» EXCERPTED TEXT
Okay, that's great. Thank you.

Operator

Your next question comes from Ashok Dutta from Platts. Your line is open.

Ashok Dutta

Hi, good morning. Thank you for taking my question. I just wanted to find out how things are with Alberta crude terminal? What kind of loadings you have in the last quarter and how do things look like for the next quarter at least?

David Smith

Well, what I can see with our Alberta crude terminal is that it's underpinned by a long term take-or-pay arrangement. I guess regardless of how much volumes do we handle the cash flow there is relatively stable. Depending on the difference crude slates that are available and the price of those crude slates relative to other sources that can be accessed, those lines can fluctuate from time to time, but again the cash flow there is very stable.

Ashok Dutta

Okay. And any kind of indication as to how much volumes you handle in the last quarter, please?

David Smith

I don't have the exact number off the top of my head. We don't disclose that. I don't think.

Bradley Lock

No. We don't disclose that number.

Ashok Dutta

All right, thank you.

Operator

I have no further questions. Thank you. I'll turn the call back over to the presenters for closing remarks.

David Smith

I think there's one more question, Operator that we will take.

Operator

Yes, just popped in now. Dirk Lever from AltaCorp Capital. Your line is open.

» PROVIDED DATA
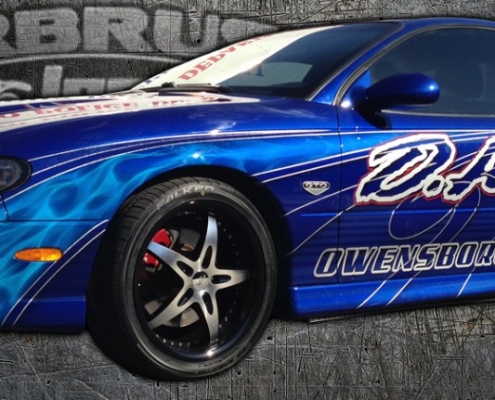
Find the location of a particular element. This screenshot has height=400, width=495. front  window is located at coordinates (258, 59).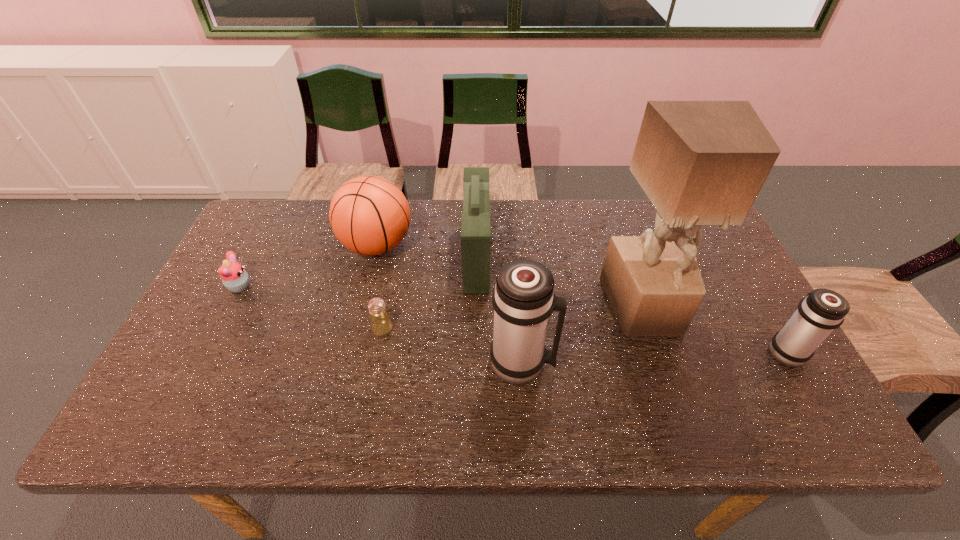
Locate an element on the screen. the taller thermos bottle is located at coordinates (523, 299).

This screenshot has width=960, height=540. I want to click on the second tallest object, so click(x=523, y=299).

This screenshot has width=960, height=540. Find the location of `the rightmost object`. the rightmost object is located at coordinates (821, 311).

Where is `the shorter thermos bottle`? the shorter thermos bottle is located at coordinates pos(821,311).

Identify the location of basketball. (369, 215).

Where is `the leftmost object`? This screenshot has width=960, height=540. the leftmost object is located at coordinates (234, 277).

You are a GUI agent. You are given a task and a screenshot of the screen. Output one action in this format:
    pyautogui.click(x=<x>, y=<y>)
    Task: Click on the first-aid kit
    The height and width of the screenshot is (540, 960).
    Given the screenshot: What is the action you would take?
    pyautogui.click(x=475, y=221)

At what (x,y) coordinates should I click in order to perform the action: click on the tallest object. Please return your answer as a coordinate pair (x, y). This screenshot has width=960, height=540. Looking at the image, I should click on (700, 163).

Find the location of a particular element. The height and width of the screenshot is (540, 960). sculpture is located at coordinates [x=700, y=163].

The image size is (960, 540). Identify the location of saltshaker. (381, 324).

» REQUIRED WORK
Please continue the earnings call transcript after its final line, where the operator opens the line for Dirk Lever from AltaCorp Capital.

» WRITTEN REPLY
Dirk Lever

Good morning. Thanks. I could hear it buzzing at my end and I guess you guys couldn't hear it. My question has to do with the liquids business and the condensate. In your commentary in the MD&A, you've mentioned that you had seen the amount coming in by rail going down and I assume that's domestic production. But as we've got more oil sands production coming on, is it more likely that that stuff is going to be coming on a rail basis to meet that increased demand?

Dean Setoguchi

There's a number of variables that will affect how much volume actually gets railed into Evington, but we certainly believe longer term as demand for [indiscernible] growth over the next two or three years. We believe that some of that supply to fulfill that demand will be sourced from rail and we are well-positioned to deliver those lines by rail.

Dirk Lever

Okay, thanks very much.

David Smith

Dirk, it's Dave here. I might add to that. What we've seen in the short term here is that volumes coming in on two pipelines, the coaching pipeline operated by Kinder Morgan and the southern lines pipeline operator by Enbridge coupled with the growth in domestic condensate production primarily from the deep basin area have really been supplying most of the condensate requirement for the industry and so that's one of the reasons why the rails volumes have tailed off here a little bit in the short term. The other factor that affects the amount of rail volume that we see is really just the price differential. If the U.S. producers have more attractive alternatives to sell their condensate either for export or to domestic refiners, then it becomes more difficult for the rail barrels to make sense to come up into Canada. But that can vary from time to time.

As Dean said, I think longer term; we think that there's still going to be a role for rail barrels to augment the supply that comes in by pipe.

Dirk Lever

Right because the coaching in southern lines, they're running fairly close to full capacity. Right?

David Smith

I think there are still available capacity on those pipes, but they're certainly filling the firm commitments on the pipes at the current volume levels as I understand it. Yes.

Dirk Lever

Thank you very much.

Operator

So now we have no questions in queue. I'm going to turn the call back to the presenters for any closing remarks.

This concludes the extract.